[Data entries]
------

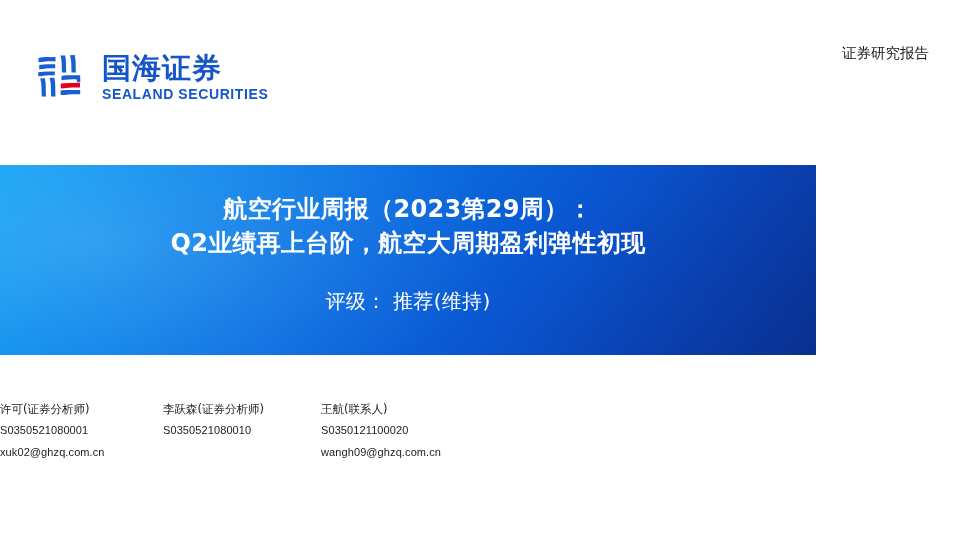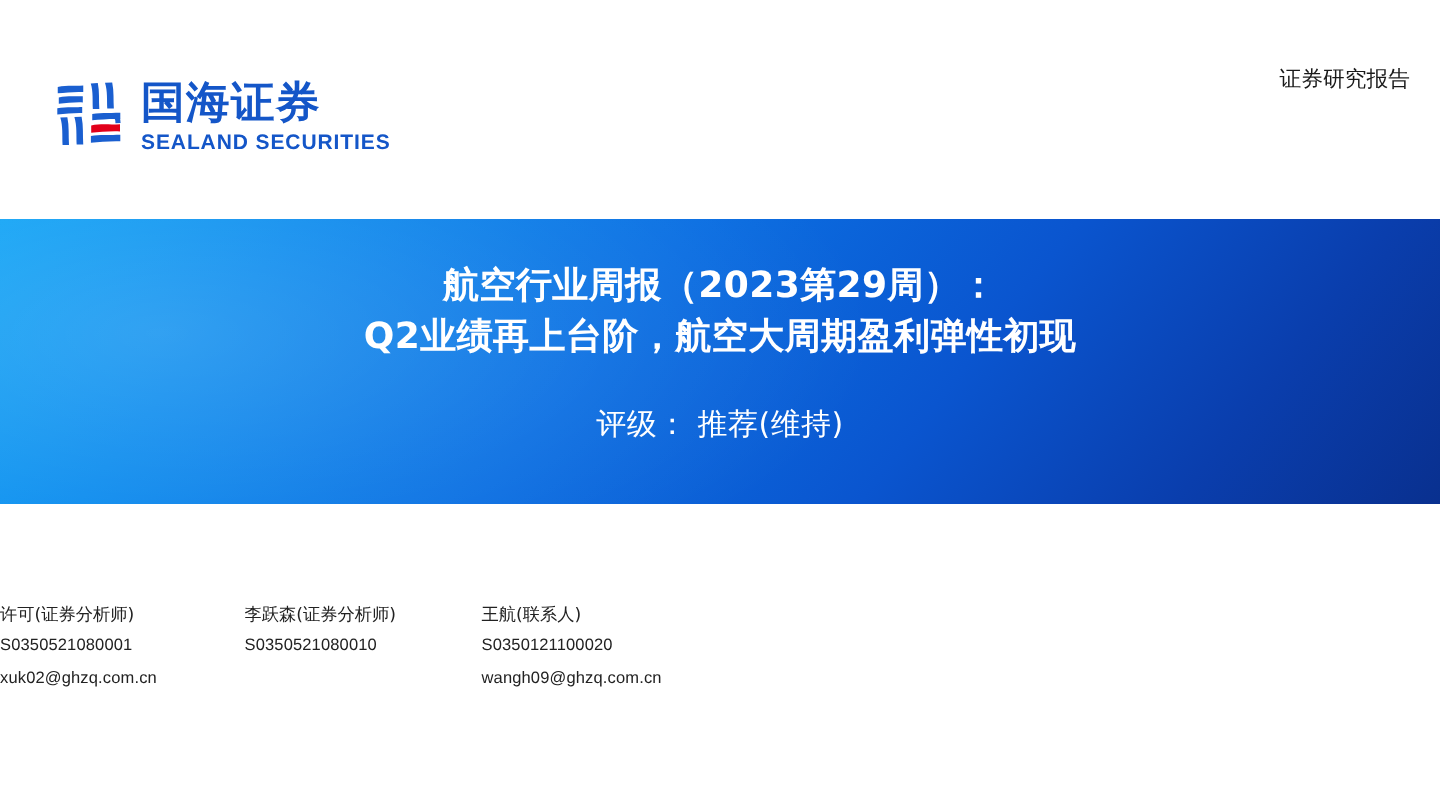--- a/index.html
+++ b/index.html
@@ -41,21 +41,21 @@
   }
 
   .logo-mark {
     width: 48px;
     height: 48px;
     flex: 0 0 48px;
     display: block;
   }
 
   .logo-words {
-    margin-left: 10px;
+    margin-left: 18px;
     padding-top: 1px;
   }
 
   .logo-cn {
     font-family: "DejaVu Sans", "Liberation Sans", sans-serif;
     font-size: 29px;
     font-weight: bold;
     color: #1456c8;
     letter-spacing: 1px;
     line-height: 1.05;
@@ -67,38 +67,38 @@
     font-size: 14px;
     font-weight: bold;
     color: #1456c8;
     letter-spacing: 0.6px;
     margin-top: 3px;
     white-space: nowrap;
   }
 
   .header-meta {
     position: absolute;
-    right: 20px;
+    right: 31px;
     top: 42px;
     text-align: left;
     font-family: "DejaVu Sans", "Liberation Sans", sans-serif;
     font-size: 14.5px;
     color: #1a1a1a;
     line-height: 1.62;
   }
   .header-meta div {
     white-space: nowrap;
   }
 
   
   .banner {
     position: absolute;
     left: 0;
-    top: 146px;
-    width: 960px;
+    top: 165px;
+    width: 816px;
     height: 190px;
     background:
       linear-gradient(128deg,
         #0ea2f5 0%,
         #0a8bee 18%,
         #0b6fe2 42%,
         #0a55cf 65%,
         #0a3ead 84%,
         #09308f 100%);
     overflow: hidden;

------

• Problem: Pull every line with "size" from the records.

• Response:
     font-size: 29px;
     font-size: 14px;
     font-size: 14.5px;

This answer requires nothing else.